Since he was a child, Yousef had seen Hamas killing and attacking Israelis in the name of establishing an Islamic Palestinian state. He was walking in his father’s footsteps until his life took a turn in the 1990s when Israeli forces arrested him, he said.

Yousef struck a deal with the Israeli intelligence Shin Bet and began to work for it, while his real intention was to help Hamas with information about their enemy. But he soon realized that Hamas tortured its own people in search for collaborators, and that created doubts in his heart about its sincerity, Yousef said. He was not sure if his own father was a good man, he said. “I had to think. I had to know the truth.”

Yousef said his enemies became his friends and his friends his enemies. But Jesus, he added, solved his problem. He began to follow His teaching to “Love thy enemies.”

Yousef began to study the Bible after he met a British tourist by chance in Israel in 1999. Six years later, he accepted Jesus as his God and savior. It was not about religion, Yousef said. It was about Jesus, who liberated him from “feelings of fear, shame and guilt.”

He said he took the decision to follow Jesus despite knowing that it would make him a “traitor in the eyes of my people.” As Yousef predicted, his family disowned him.

Yousef, who was granted political asylum in the United States in July 2010, said that Jesus’ teachings can bring true peace in the Middle East, especially between Israel and Palestine.

At a teleconference with Christian journalists in March 2010, he said he wanted Israel and Palestine to follow the principle of forgiveness and unconditional love. “I am not saying that Palestinians love Palestinians and Israelis love Israeli.

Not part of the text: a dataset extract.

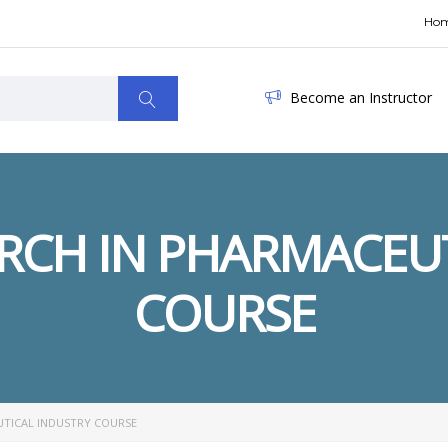
Ho
Become an Instructor
ARCH IN PHARMACEU
COURSE
UTICAL INDUSTRY COURSE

No. The unconditional love [is for] our enemies. This way, if we learn we have enough strength to love our enemies to forgive them, there will be a way to move on.”

Nicodem told the Christ Community congregation Sunday that Yousef had a message for them, too. The price he paid for openly following Jesus, he said, should encourage people to put their trust in Christ.

“Put your hope in Christ. Let him be your prince of peace.”